_Фрагмент страницы_
Читаем без скачивания Плач по тем, кто остался жить - Юрьев Сергей Станиславович
Шрифт:
Интервал:
Закладка:
[…] Эти же факты в Полтаве подтвердил нач[альник] отделения ХВО БОЛЬШУНОВ в кабинете ХАТЬКО, заявив: «У вас есть большой липогонщик, который сидит на втором этаже». И на мой вопрос, о ком он говорит, ответил: «О ТИТОВЕ». И что по этому вопросу будет разбираться дело на партийной организации ХВО.
В Областном Управлении были сигналы о неправильных методах ведения следствия. Возьмем Семеновку – было точно доказано, что там вынуждали свидетелей давать ложные показания. Однако, когда я вынес заключение о наложении взыскания на работника ВИСЛОУХА, предложив уволить его из органов и арестовать на 15 суток, то мне ВОЛКОВ при докладе сказал, что я иду на защиту врагов и должен это учесть. Это был намек на то, что я верю арестованным и что мне наступят на хвост.

_Что сделать A_
Выпишите из фрагмента страницы о методах следствия все фамилии, набранные прописными буквами, в той форме, в какой они стоят в тексте.
_Что сделать B_
Напишите продолжение фрагмента страницы о методах следствия, начиная сразу после его последнего предложения.

_Данные_
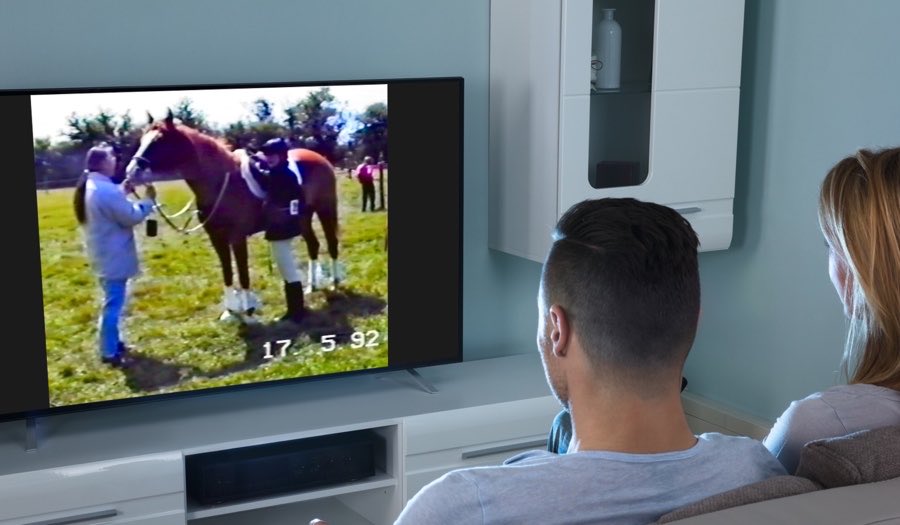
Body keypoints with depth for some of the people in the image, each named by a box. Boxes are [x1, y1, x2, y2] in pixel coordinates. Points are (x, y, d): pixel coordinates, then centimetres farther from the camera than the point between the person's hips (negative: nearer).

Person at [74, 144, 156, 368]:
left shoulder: (90, 187, 7)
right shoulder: (106, 190, -25)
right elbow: (131, 216, -20)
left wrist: (123, 192, 11)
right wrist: (148, 200, -6)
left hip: (104, 256, 10)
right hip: (114, 257, -10)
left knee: (113, 302, 21)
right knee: (113, 304, -2)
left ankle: (113, 343, 31)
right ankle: (109, 353, 5)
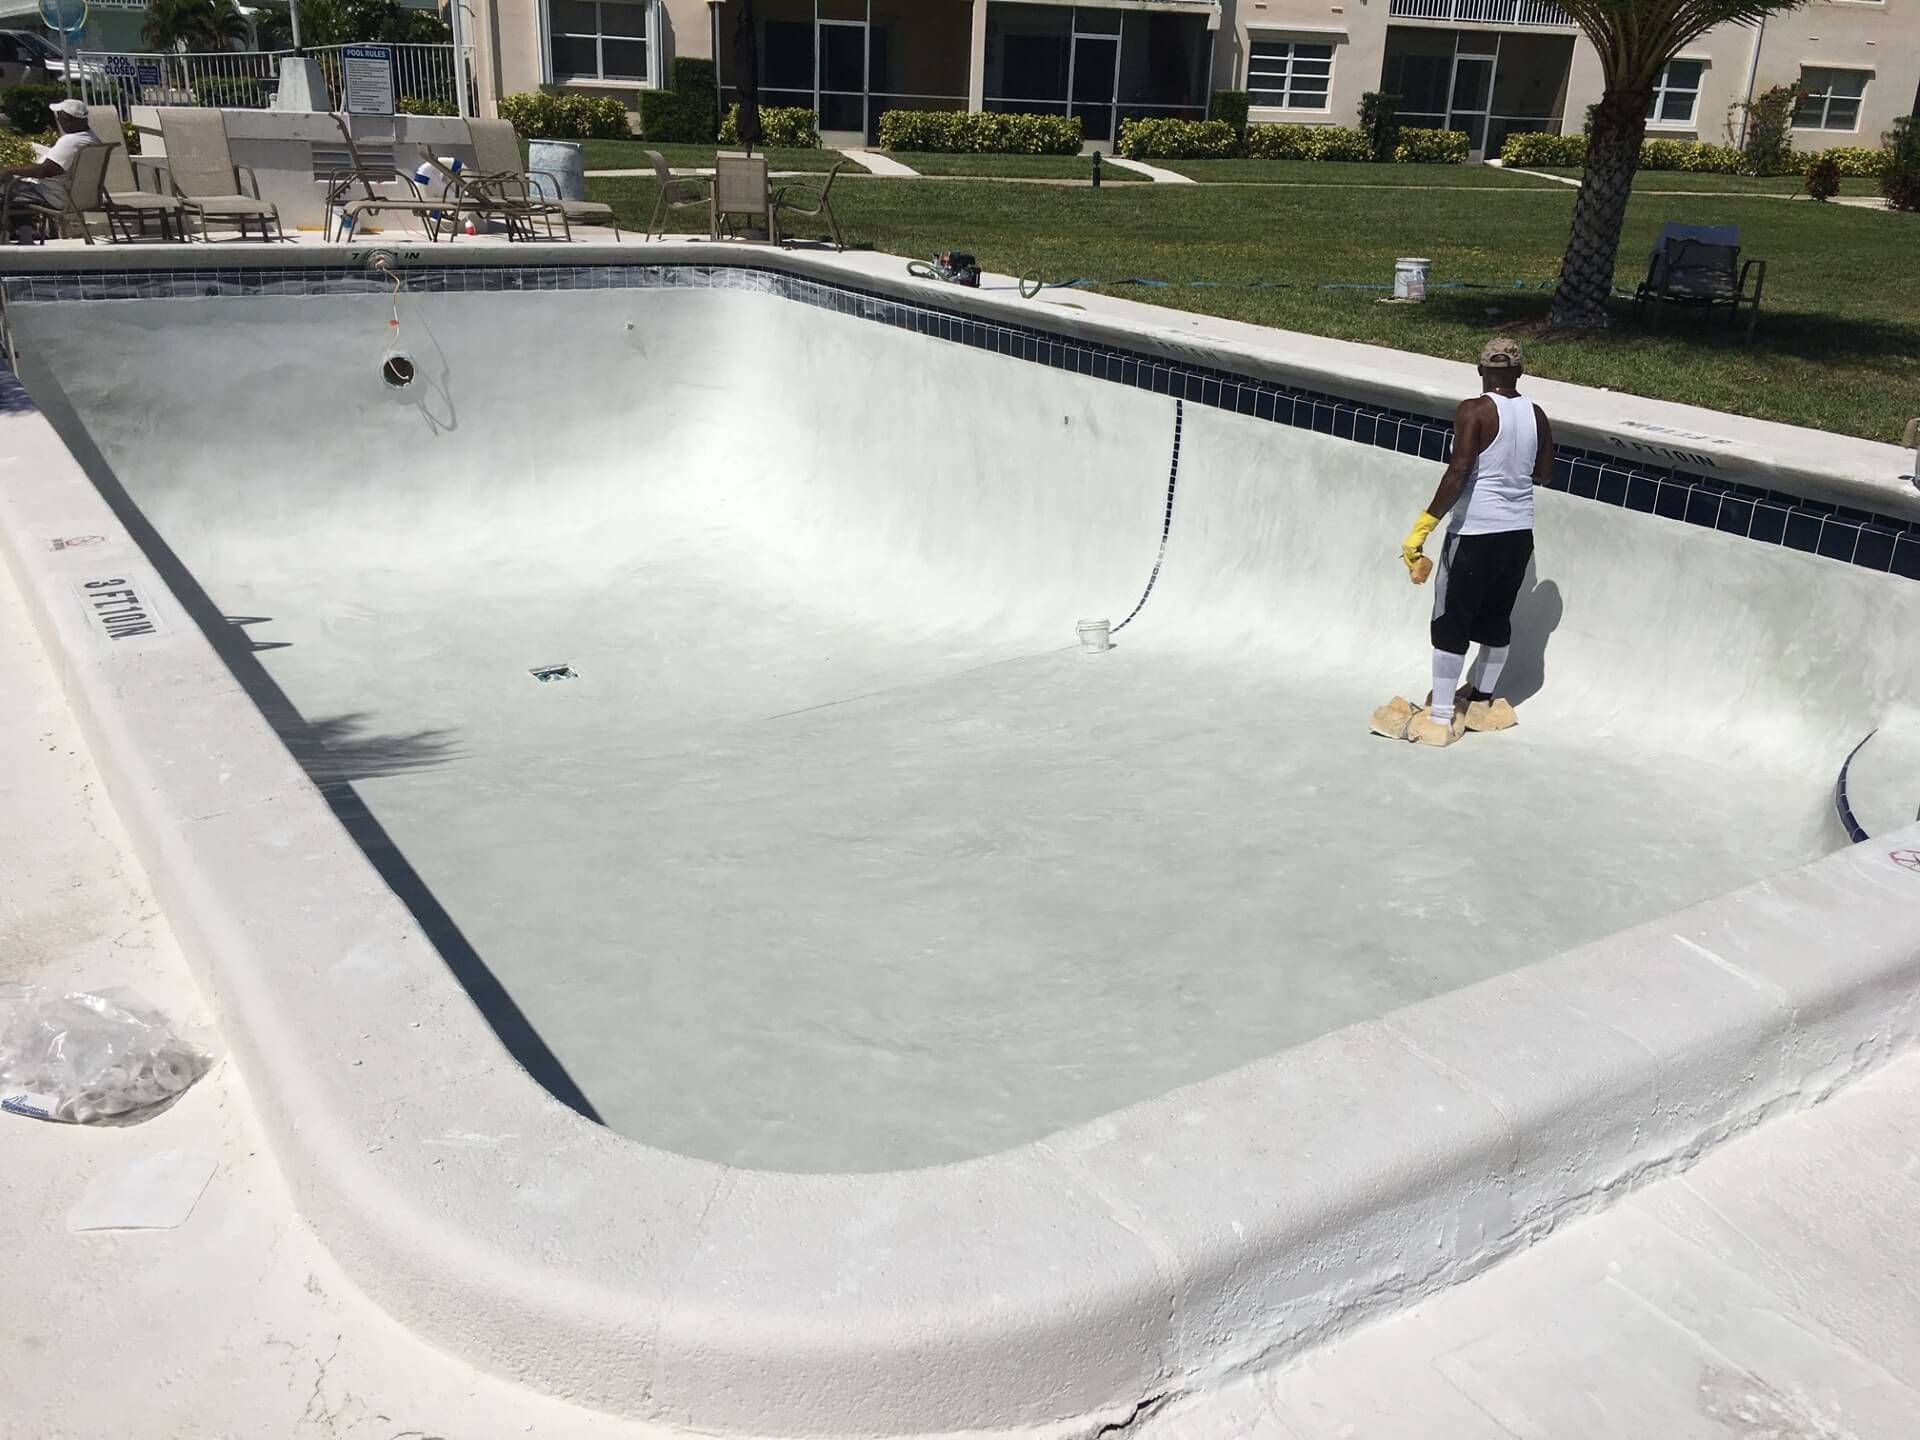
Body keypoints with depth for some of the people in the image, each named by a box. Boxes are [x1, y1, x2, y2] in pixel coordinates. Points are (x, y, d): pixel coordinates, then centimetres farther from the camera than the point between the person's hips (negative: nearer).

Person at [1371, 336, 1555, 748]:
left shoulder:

_Ответ A_
БОЛЬШУНОВ, ХАТЬКО, ТИТОВЕ, ВИСЛОУХА, ВОЛКОВ

_Ответ B_
Были сигналы и по Зинькову. Об этих безобразиях сигнализировали ЗЕЛЬ, я и другие. Но вместо того, чтобы исправить эти вражеские действия, КУЦЕНКО выдвинули начальником группы. Этот КУЦЕНКО, как выяснилось, пропустил по показаниям 52 человека, что явно говорит о вражеской работе. Неужели из них никого не было честных большевиков, коммунистов? Возьмем Кременчуг – дело ГУДИМА. Ведь было видно без расследования, что ГУДИМА был убит при допросе. И мною было доложено, что убили его БОЙКО и БАШТОВЕНКО. Об этом доказано было материалами, но дело так оттягивали, пока БОЙКО не уехал. По Кременчугу были и другие дела – арестовали, судили (через альбом), но допрашивать не допрашивали. Такой факт был и дело изъято, когда капитана Кременчугского порта осудили на 10 лет, а он не был допрошен. Об этом было известно ВОЛКОВУ и ПОЛЯКОВУ.
СТАРЧЕНКО. Мы не проводили в жизнь решения ЦК и СНК СССР. Это нас и привело к таким последствиям.
С начала организации Областного отдела начали бить арестованных и били крепко настоящих врагов, которые называли чекистов фашистами, а потом уже били всех арестованных.
Как проводился арест: собирали по телефону справки все – и я, ЩЕРБИНКИН, ЛЕРМАН и другие и на основании этих справок арестовали.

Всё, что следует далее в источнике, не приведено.